Author: Uri Dadush
Originally published by Carnegie Endowment for International Peace
Six years after the outbreak of the financial crisis, with unemployment still high across most of the advanced countries, and many developing countries in trouble, the global economy is likely to grow well below its long-term growth rate in 2015. It will be closer to 2.5 percent than the 3 percent it has registered over the last twenty-five years. While some parts of the developing world will see a significant increase in living standards, unemployment in advanced countries will decline at a glacial pace.
Even in the recovering U.S. economy—one of the bright spots—there is no sign of a break in the trend toward higher inequality, so the vast majority of families will see only a small improvement in their take-home pay. But a strong dollar and lower gasoline prices will help keep a lid on U.S. prices in 2015, so many struggling American families will see a small improvement in their real purchasing power—the first in a long time.
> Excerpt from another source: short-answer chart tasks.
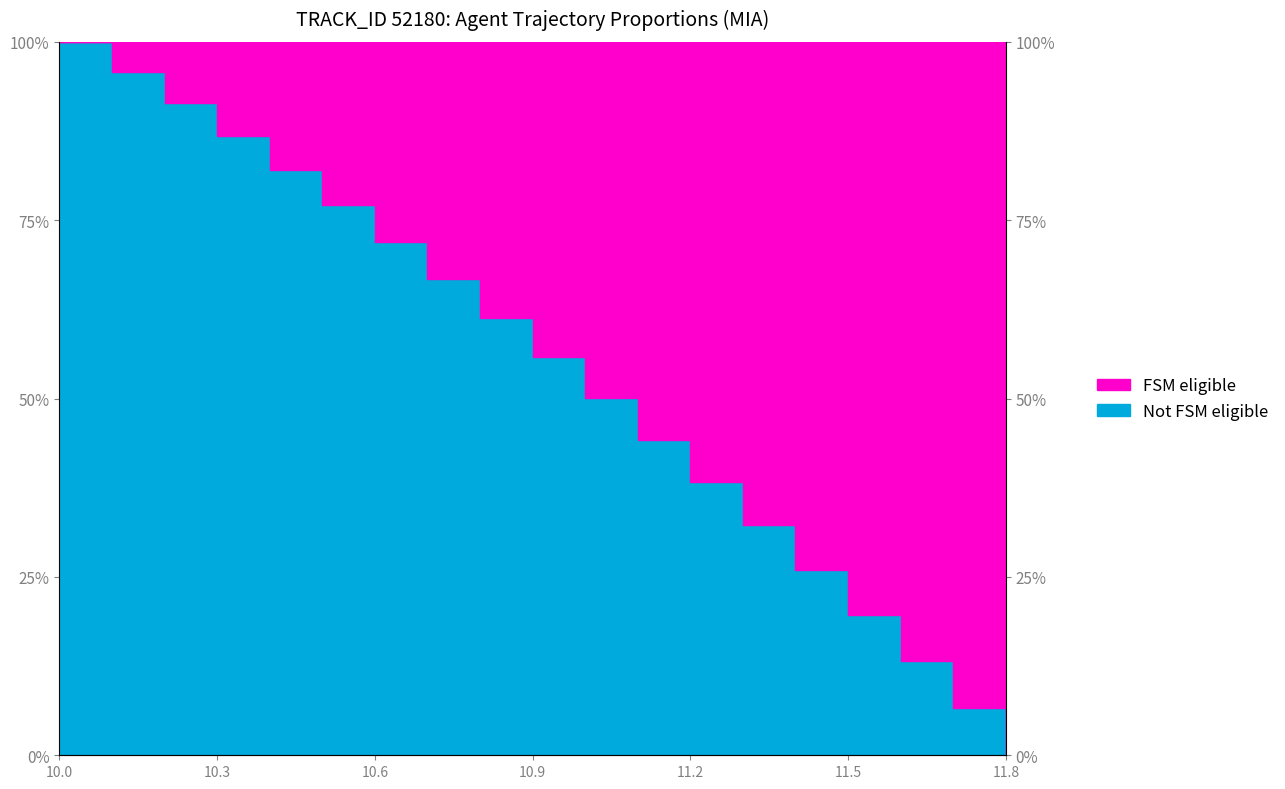

List the labels in order of value, smallest first.

11.8, 11.7, 11.6, 11.5, 11.4, 11.3, 11.2, 11.1, 11.0, 10.9, 10.8, 10.7, 10.6, 10.5, 10.4, 10.3, 10.2, 10.1, 10.0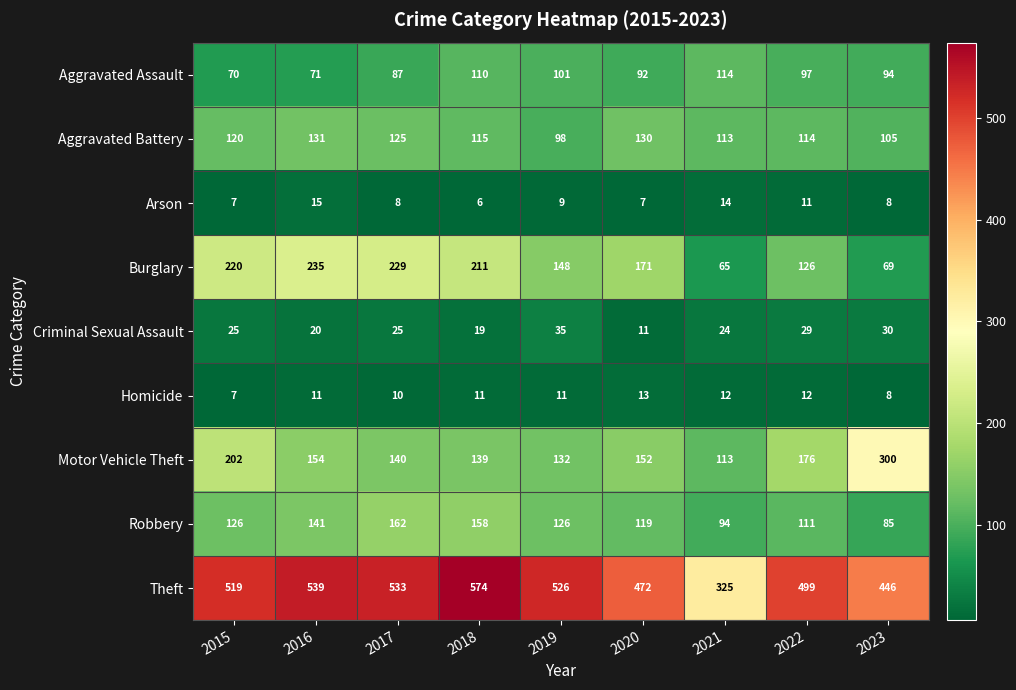

What is the total value across all series at 2023?

1145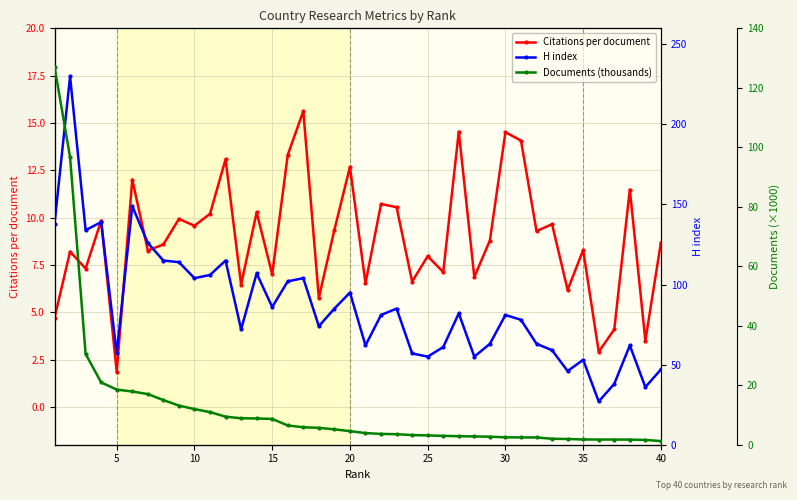

Which series has the widest spread of values?

H index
China’s prospects are the eternal question mark, but still, Chinese growth over the last year of over 7 percent has provided considerable momentum to global aggregate demand.
Continued rapid growth in large parts of the developing world (China, India, Indonesia, and sub-Saharan Africa), recovery in the United States and the United Kingdom, loose monetary policies, smaller cuts in government spending, and falling oil prices are the engines that will propel the global economy forward in 2015. These engines are powerful enough to ensure that we will steer well clear of another global recession.
However, strong headwinds will slow progress. The eurozone and its closely integrated trading partners to the east and south, which together easily constitute the world’s largest trading block, is still a long way from emerging from its sovereign debt crisis. The crisis in Ukraine and a looming Russian recession as the country reels from the effect of collapsing oil prices, sanctions, and capital flight technically only have a small effect on European demand, but their implications for business confidence, especially in Germany, should not be underestimated. The effect of a sales tax hike appears to have had a devastating effect on the Japanese economy, which has lapsed into recession.
Last but not least, the impulse coming from many emerging markets has slowed, and some of them—such as Turkey, Brazil, and South Africa—remain exposed to a sudden stop in international capital flows in the event of policy errors or if, as expected, American policy interest rates are raised.